Book Synopsis The Street of Wonderful Possibilities by : Devon Cox
Download or read book The Street of Wonderful Possibilities written by Devon Cox and published by Aurum. This book was released on 2022-02-01 with total page 330 pages. Available in PDF, EPUB and Kindle. Book excerpt: A beautifully illustrated art history and cultural biography, The Street of Wonderful Possibilities focuses on one of the most influential artistic quarters in the late nineteenth and early twentieth centuries – London’s Tite Street, where a staggering amount of talent thrived, including James Abbott McNeill Whistler, Oscar Wilde and John Singer Sargent. For Wilde, the street was full of ‘wonderful possibilities’, while for Whistler it was ‘the birthplace of art’, where a new brand of aestheticism was nurtured in his controversial White House. Modern masterpieces in art and literature flowed from the studios and houses of Tite Street, but this bohemian enclave had a dark side as well. Here Whistler was bankrupted, Frank Miles was sent to an asylum, Wilde was imprisoned, and Peter Warlock was gassed to death. Throughout its turbulent existence, Tite Street mirrored the world around it. From the Aesthetic movement and its challenge to Victorian values, through the Edwardian struggle for women’s suffrage, to the bombs of the Blitz in the 1940s, it remained home to innumerable artists and writers, socialites and suffragettes, musicians and madmen. The Street of Wonderful Possibilities reveals this complex history, tying together private and professional lives to form a colourful tapestry of art and intrigue, illuminating their relationships to each other, to Tite Street and to a rapidly modernising London at the fin de siècle.
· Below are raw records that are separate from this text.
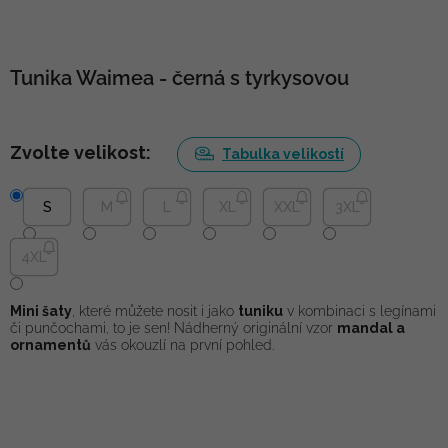
Tunika Waimea - černá s tyrkysovou
Zvolte velikost:
Tabulka velikostí
S
M
L
XL
XXL
3XL
4XL
Mini šaty
, které můžete nosit i jako
tuniku
v kombinaci s legínami
či punčochami, to je sen! Nádherný originální vzor
mandal a
ornamentů
vás okouzlí na první pohled.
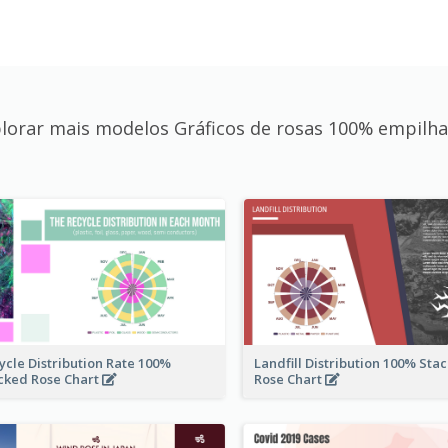
lorar mais modelos Gráficos de rosas 100% empilh
ycle Distribution Rate 100%
Landfill Distribution 100% Sta
cked Rose Chart
Rose Chart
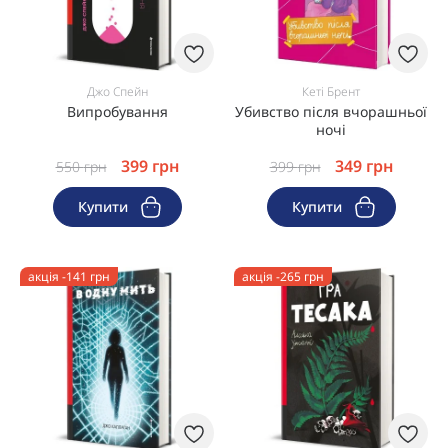
Джо Спейн
Кеті Брент
Випробування
Убивство після вчорашньої
ночі
399
грн
349
грн
550
грн
399
грн
Купити
Купити
акція -141 грн
акція -265 грн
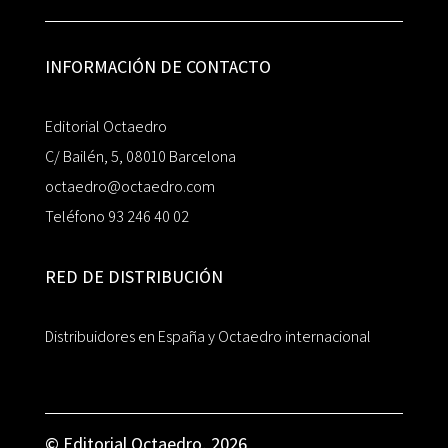
INFORMACIÓN DE CONTACTO
Editorial Octaedro
C/ Bailén, 5, 08010 Barcelona
octaedro@octaedro.com
Teléfono 93 246 40 02
RED DE DISTRIBUCIÓN
Distribuidores en España y Octaedro internacional
© Editorial Octaedro, 2026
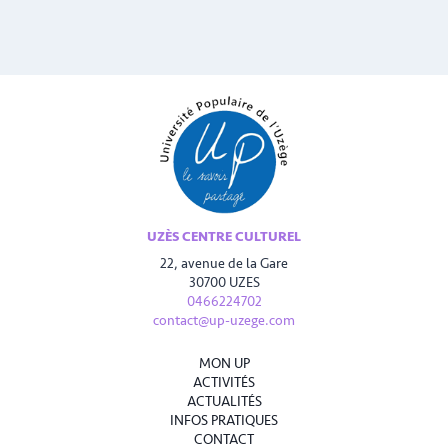
UZÈS CENTRE CULTUREL
22, avenue de la Gare
30700 UZES
0466224702
contact@up-uzege.com
MON UP
ACTIVITÉS
ACTUALITÉS
INFOS PRATIQUES
CONTACT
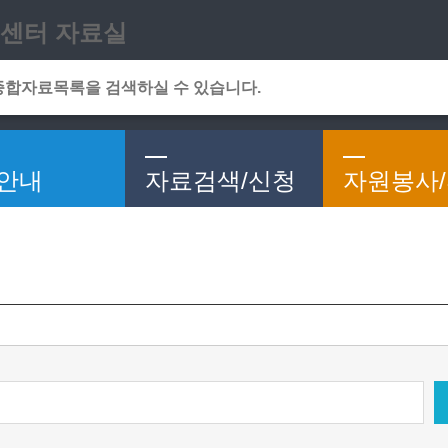
메인메뉴 바로가기
본문 바로가기
센터 자료실
안내
자료검색/신청
자원봉사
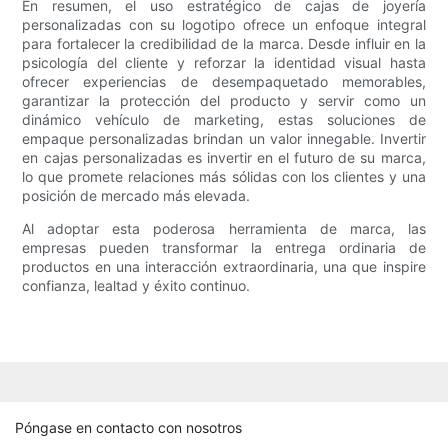
En resumen, el uso estratégico de cajas de joyería
personalizadas con su logotipo ofrece un enfoque integral
para fortalecer la credibilidad de la marca. Desde influir en la
psicología del cliente y reforzar la identidad visual hasta
ofrecer experiencias de desempaquetado memorables,
garantizar la protección del producto y servir como un
dinámico vehículo de marketing, estas soluciones de
empaque personalizadas brindan un valor innegable. Invertir
en cajas personalizadas es invertir en el futuro de su marca,
lo que promete relaciones más sólidas con los clientes y una
posición de mercado más elevada.
Al adoptar esta poderosa herramienta de marca, las
empresas pueden transformar la entrega ordinaria de
productos en una interacción extraordinaria, una que inspire
confianza, lealtad y éxito continuo.
Póngase en contacto con nosotros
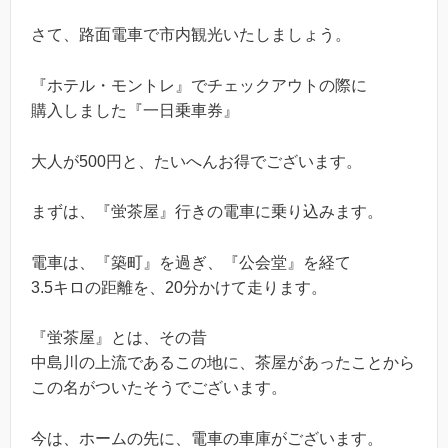
さて、路面電車で市内観光いたしましょう。
『ホテル・モントレ』でチェックアウトの際に
購入しました『一日乗車券』
大人が500円と、たいへんお得でございます。
まずは、『蛍茶屋』行きの電車に乗り込みます。
電車は、『築町』を過ぎ、『公会堂』を経て
3.5キロの距離を、20分かけて走ります。
『蛍茶屋』とは、その昔
中島川の上流であるこの地に、茶屋があったことから
この名がついたそうでございます。
今は、ホームの先に、電車の車庫がございます。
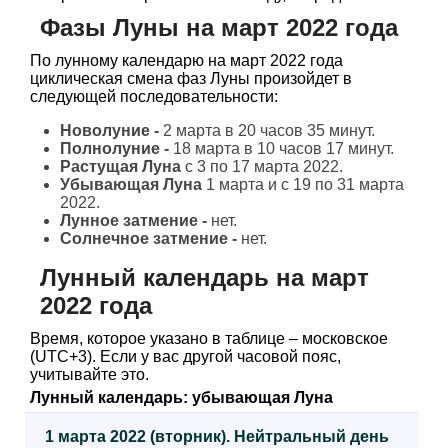
Фазы Луны на март 2022 года
По лунному календарю на март 2022 года
циклическая смена фаз Луны произойдет в
следующей последовательности:
Новолуние -
2 марта в 20 часов 35 минут.
Полнолуние -
18 марта в 10 часов 17 минут.
Растущая Луна
с 3 по 17 марта 2022.
Убывающая Луна
1 марта и с 19 по 31 марта
2022.
Лунное затмение -
нет.
Солнечное затмение -
нет.
Лунный календарь на март
2022 года
Время, которое указано в таблице – московское
(UTC+3). Если у вас другой часовой пояс,
учитывайте это.
Лунный календарь: убывающая Луна
1 марта 2022 (вторник). Нейтральный день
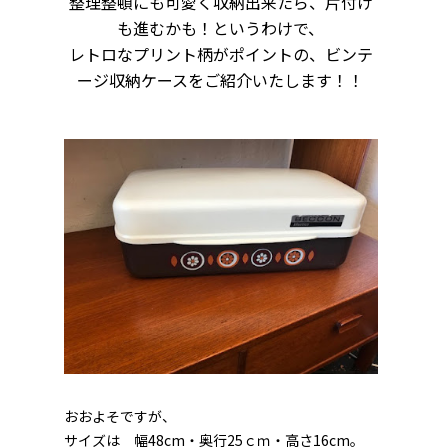
整理整頓にも可愛く収納出来たら、片付け
も進むかも！というわけで、
レトロなプリント柄がポイントの、ビンテ
ージ収納ケースをご紹介いたします！！
おおよそですが、
サイズは 幅48cm・奥行25ｃｍ・高さ16cm。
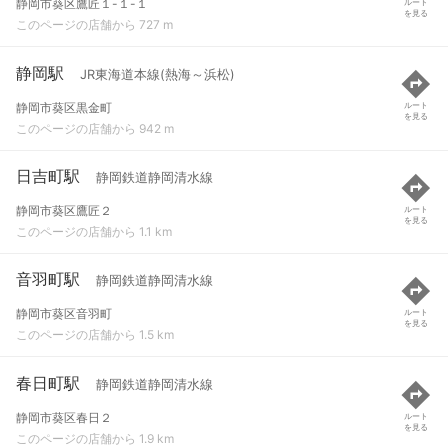
静岡市葵区鷹匠１-１-１
ルート
を見る
このページの店舗から 727 m
静岡駅
JR東海道本線(熱海～浜松)
静岡市葵区黒金町
ルート
を見る
このページの店舗から 942 m
日吉町駅
静岡鉄道静岡清水線
静岡市葵区鷹匠２
ルート
を見る
このページの店舗から 1.1 km
音羽町駅
静岡鉄道静岡清水線
静岡市葵区音羽町
ルート
を見る
このページの店舗から 1.5 km
春日町駅
静岡鉄道静岡清水線
静岡市葵区春日２
ルート
を見る
このページの店舗から 1.9 km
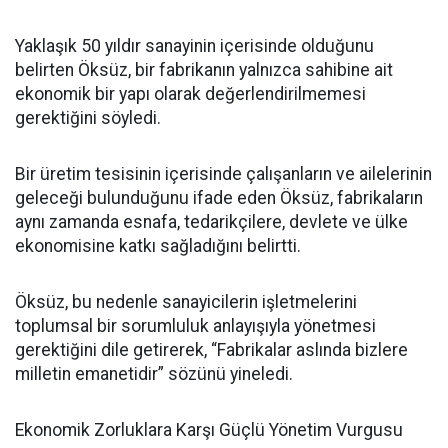
Yaklaşık 50 yıldır sanayinin içerisinde olduğunu
belirten Öksüz, bir fabrikanın yalnızca sahibine ait
ekonomik bir yapı olarak değerlendirilmemesi
gerektiğini söyledi.
Bir üretim tesisinin içerisinde çalışanların ve ailelerinin
geleceği bulunduğunu ifade eden Öksüz, fabrikaların
aynı zamanda esnafa, tedarikçilere, devlete ve ülke
ekonomisine katkı sağladığını belirtti.
Öksüz, bu nedenle sanayicilerin işletmelerini
toplumsal bir sorumluluk anlayışıyla yönetmesi
gerektiğini dile getirerek, “Fabrikalar aslında bizlere
milletin emanetidir” sözünü yineledi.
Ekonomik Zorluklara Karşı Güçlü Yönetim Vurgusu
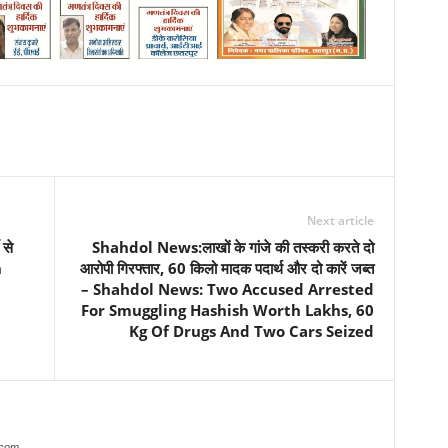
Next article
 से
Shahdol News:लाखों के गांजे की तस्करी करते दो
h
आरोपी गिरफ्तार, 60 किलो मादक पदार्थ और दो कारें जब्त
– Shahdol News: Two Accused Arrested
For Smuggling Hashish Worth Lakhs, 60
Kg Of Drugs And Two Cars Seized
.com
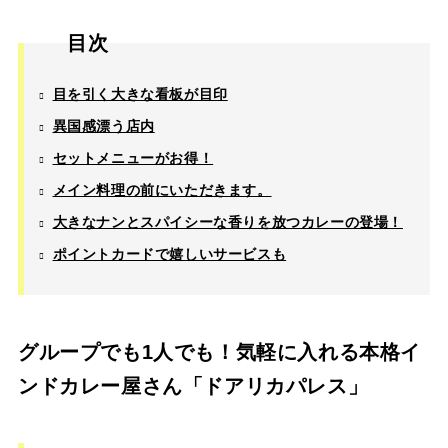
目次
目を引く大きな看板が目印
異国感漂う店内
セットメニューがお得！
メイン料理の前にいただきます。
大きなナンとスパイシーな香りを放つカレーの登場！
ポイントカードで嬉しいサービスも
グループでも1人でも！気軽に入れる本格イ
ンドカレー屋さん「ドアリカパレス」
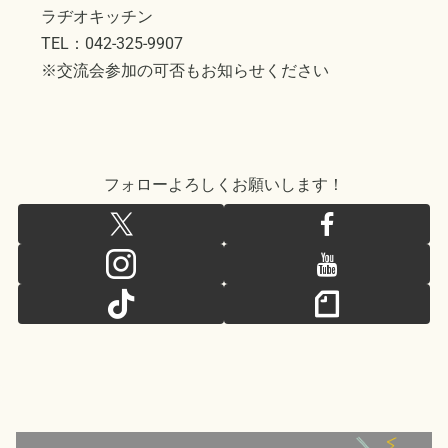
ラヂオキッチン
TEL：042-325-9907
※交流会参加の可否もお知らせください
フォローよろしくお願いします！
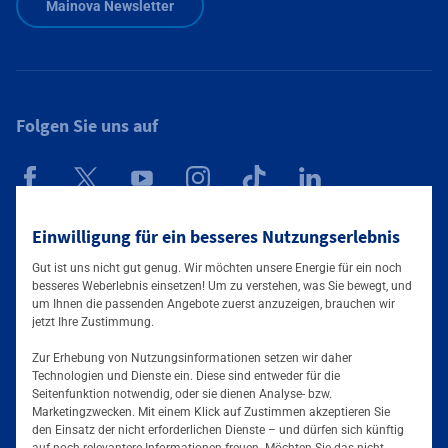
Mainova Newsletter
Folgen Sie uns auf
Einwilligung für ein besseres Nutzungserlebnis
Mainova App
Gut ist uns nicht gut genug. Wir möchten unsere Energie für ein noch
besseres Weberlebnis einsetzen! Um zu verstehen, was Sie bewegt, und
um Ihnen die passenden Angebote zuerst anzuzeigen, brauchen wir
jetzt Ihre Zustimmung.
Zur Erhebung von Nutzungsinformationen setzen wir daher
Technologien und Dienste ein. Diese sind entweder für die
Seitenfunktion notwendig, oder sie dienen Analyse- bzw.
Tarife & Angebote
Marketingzwecken. Mit einem Klick auf Zustimmen akzeptieren Sie
den Einsatz der nicht erforderlichen Dienste – und dürfen sich künftig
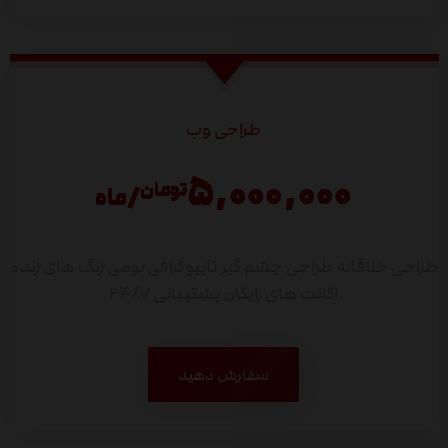
طراحی وب
۵,۰۰۰,۰۰۰
تومان
/ماه
طراحی خلاقانه
طراحی چشم گیر
تایپوگرافی بومی
رنگ های زنده
اکانت های رایگان
پشتیبانی ۲۴/۷
سفارش دهید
Download or read book Household Gods written by Deborah Cohen and published by Yale University Press. This book was released on 2006-01-01 with total page 332 pages. Available in PDF, EPUB and Kindle. Book excerpt: At what point did the British develop their mania for interiors, wallpaper, furniture, and decoration? Richly illustrated, 'Household Gods' chronicles 100 years of British interiors, focusing on class, choice, shopping and possessions.